I’m suggesting that no changes be made to the “is it a face?” part of the algorithm at all - so the same number of true/false positives/negatives to begin with. Does subsequently throwing away some number of those positives skew the percentages, by leaving fewer overall positives? Sure. But I don’t care about percentages, I just want to ignore a (significant) number of alerts that I don’t care about.
So maybe it goes from 10 TP, 1 FP, 2 FN before to 2 TP, 1 FP, 2 FN after. The error rate may be worse, but I’m still happier, because I’ve shed > 70% of my annoying irrelevant alerts. (And I’m missing no more actual visitors than previously were undetected.)
Also: with my current settings, I’ve noticed I nearly never get false positives. Almost everything I get is a face. And the algorithm is doing a good job of putting tight boxes around them, as evidenced by the photo attachments in the alerts I receive: in almost all cases, they show up as a similar size in the box-thumbnail. So post-culling by the size of the box will indeed target the ones I’m not interested in (the small ones).

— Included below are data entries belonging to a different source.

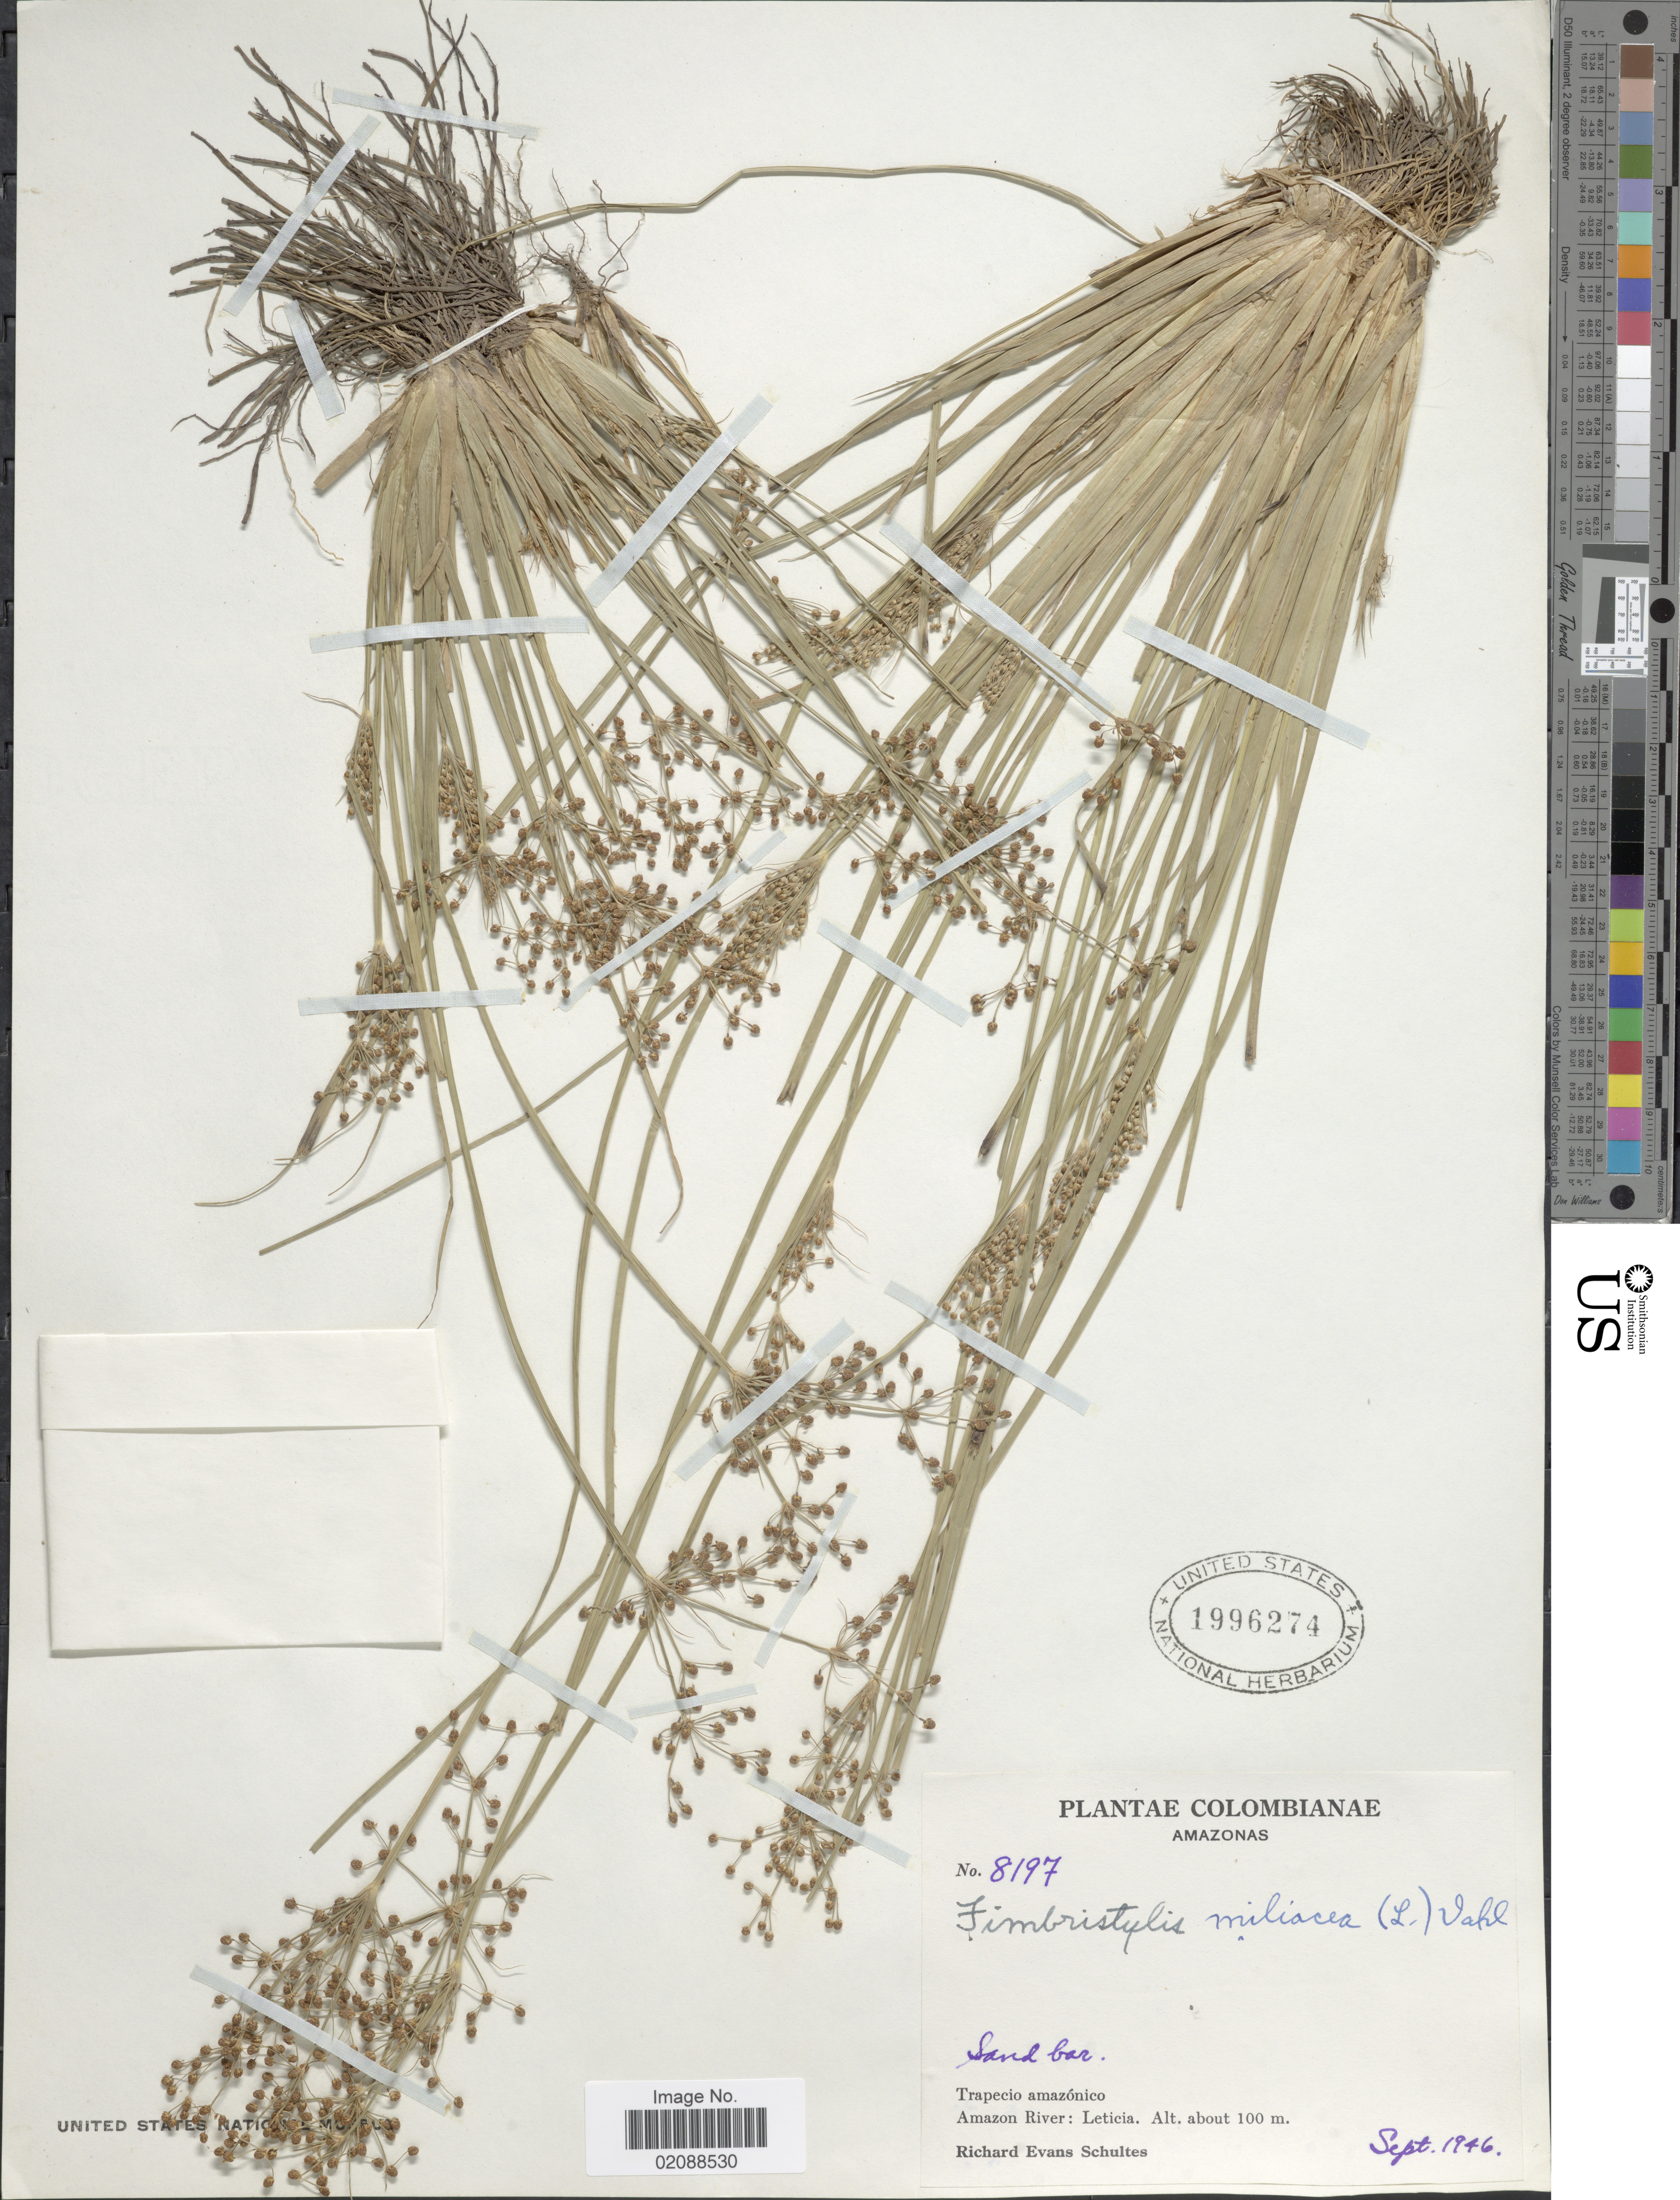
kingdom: Plantae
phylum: Tracheophyta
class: Liliopsida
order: Poales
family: Cyperaceae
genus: Fimbristylis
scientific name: Fimbristylis littoralis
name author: Gaudich.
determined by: Strong, M. T., (US), Smithsonian Institution - National Museum of Natural History (UNITED STATES)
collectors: R. E. Schultes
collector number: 8197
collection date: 1946-09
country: Colombia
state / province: Amazônas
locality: Colombianae. Sand bar. Trapecio amazonico. Amazon River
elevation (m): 100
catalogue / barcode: US 1996274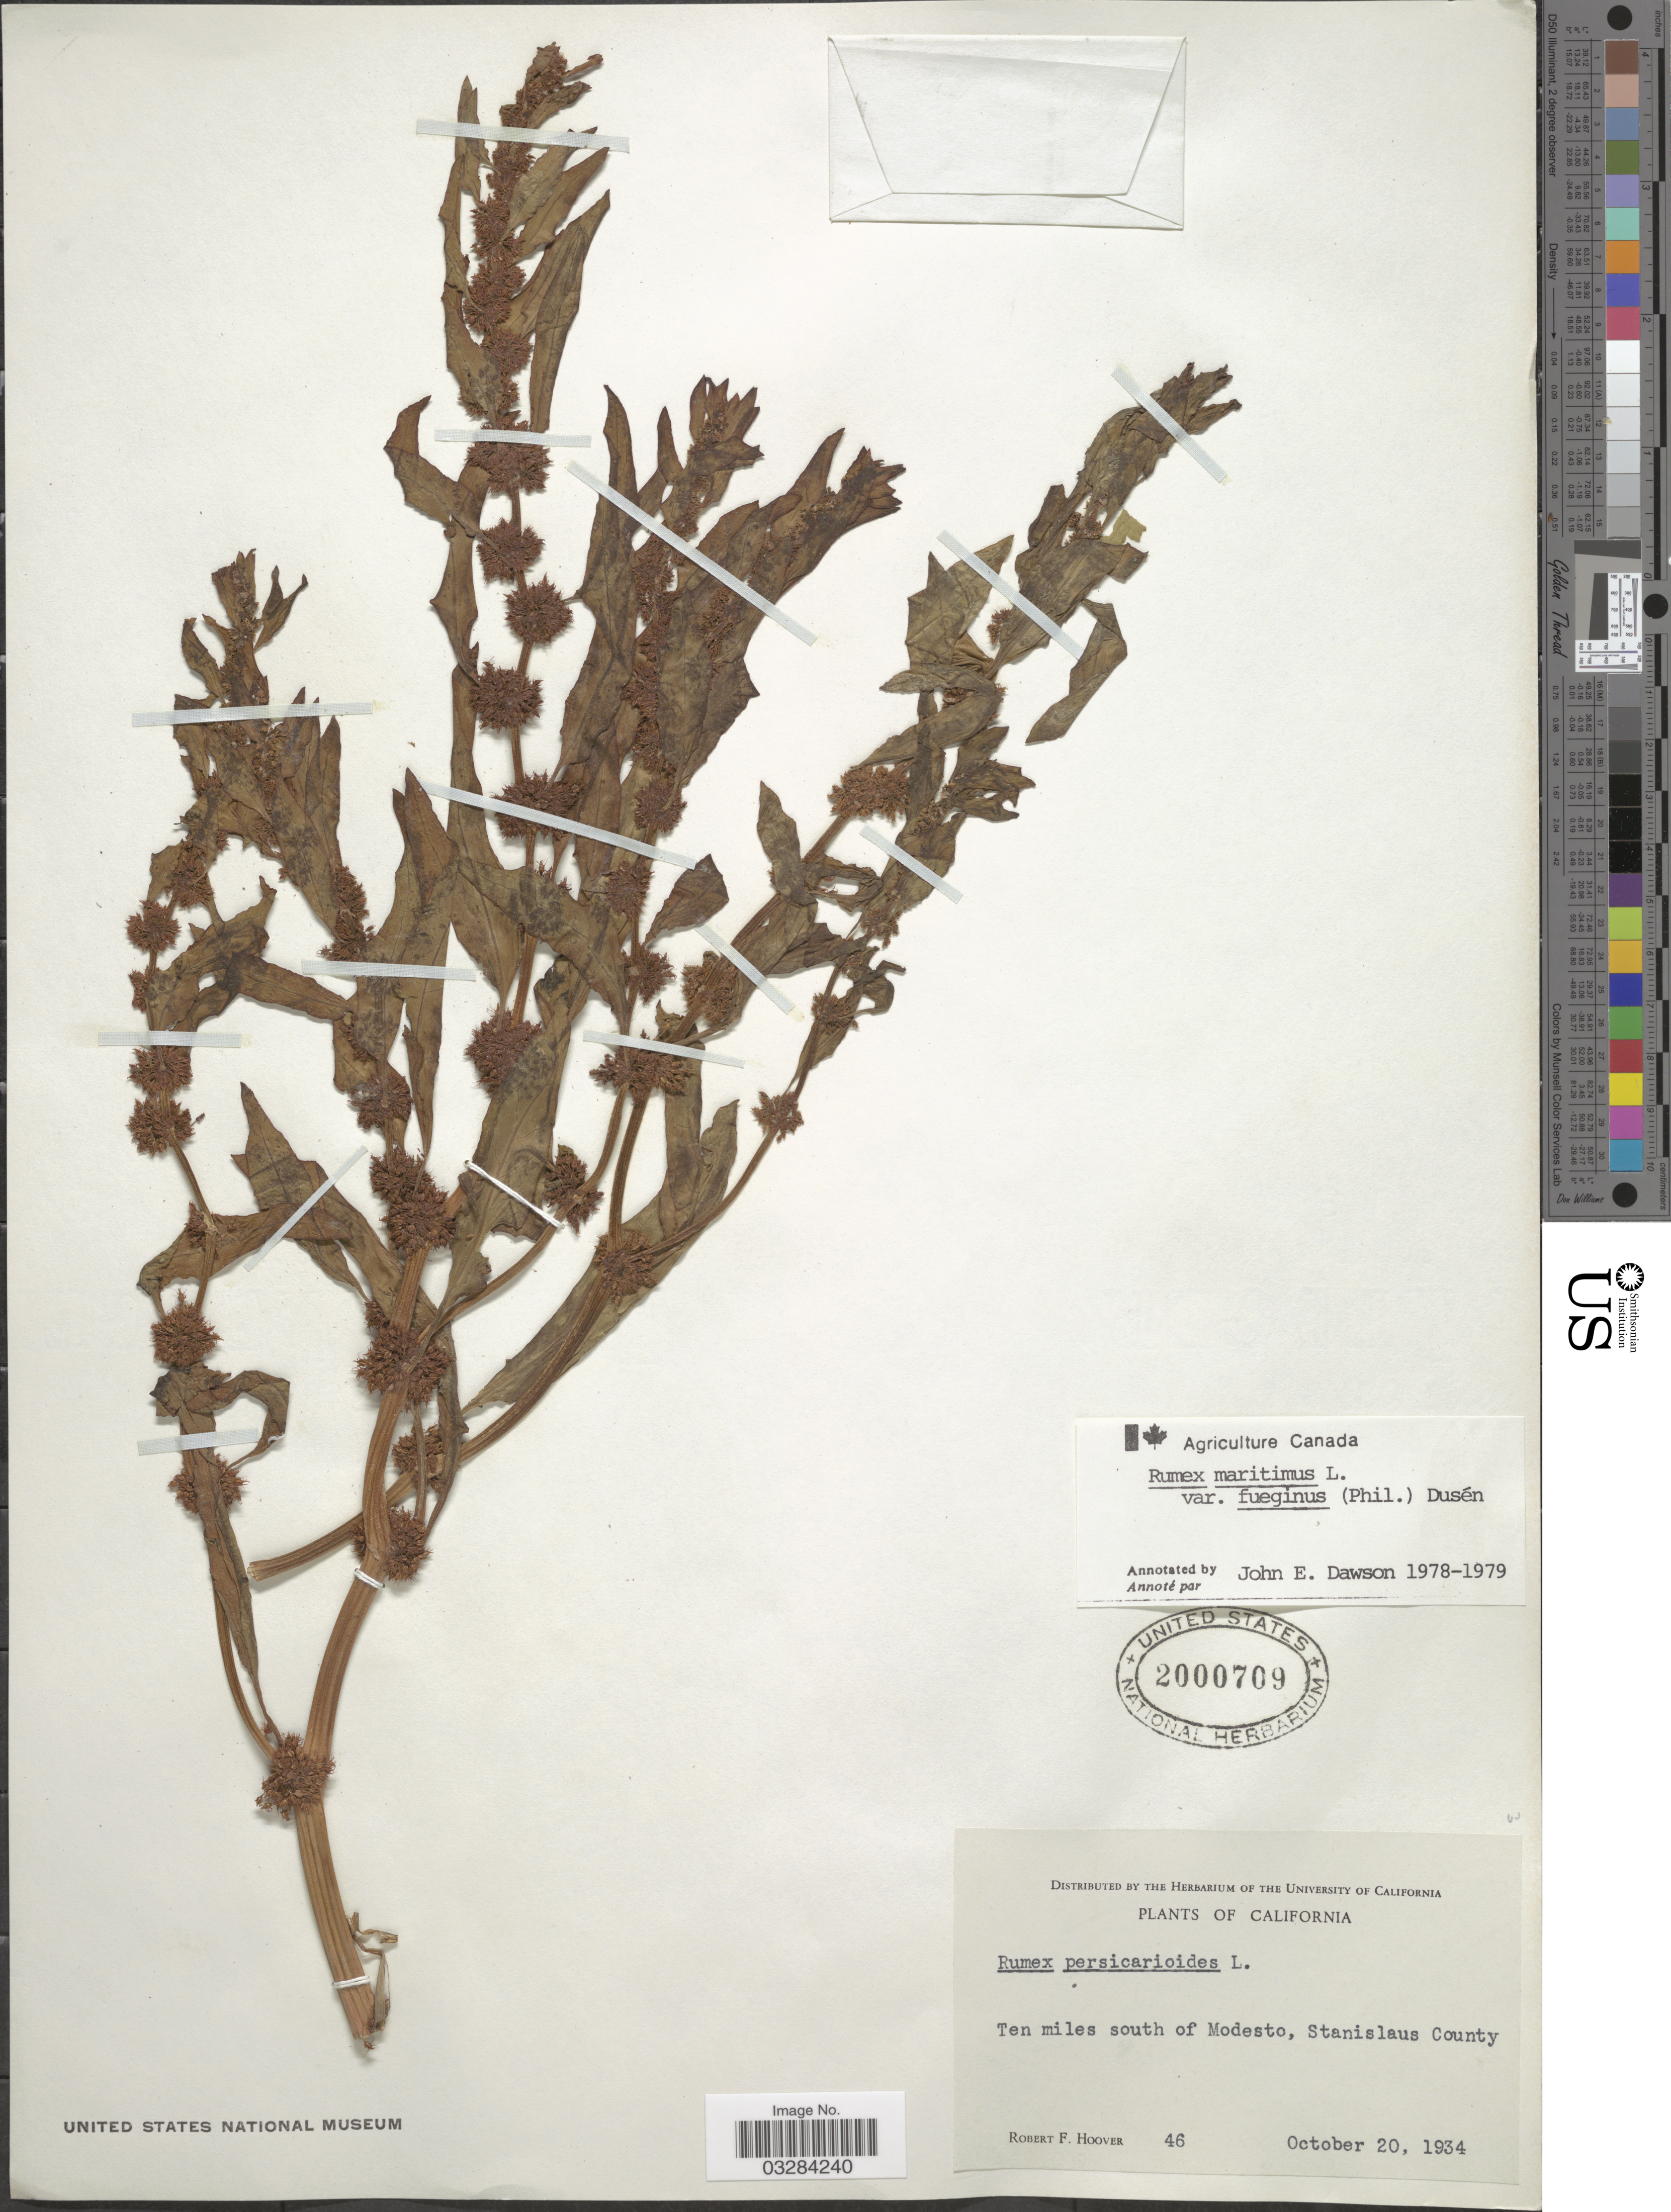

“Creating” a new false negative in this scheme would require some small part of a large face to be detected as a whole face. So, say the face box ends up around just an ear, and thus the face is culled as being too small. I’m just not seeing this actually happening.
Again, it’s not for everyone - but for people who have the problem that I’m seeing, characteristic of a specifically-urban location and vantage point, I believe it would be pretty effective. Nothing’s going to be perfect - as evidenced by the fact that none of the current controls work for my situation currently. But it would be super cheap to implement, and potentially very useful as an additional control for some of us.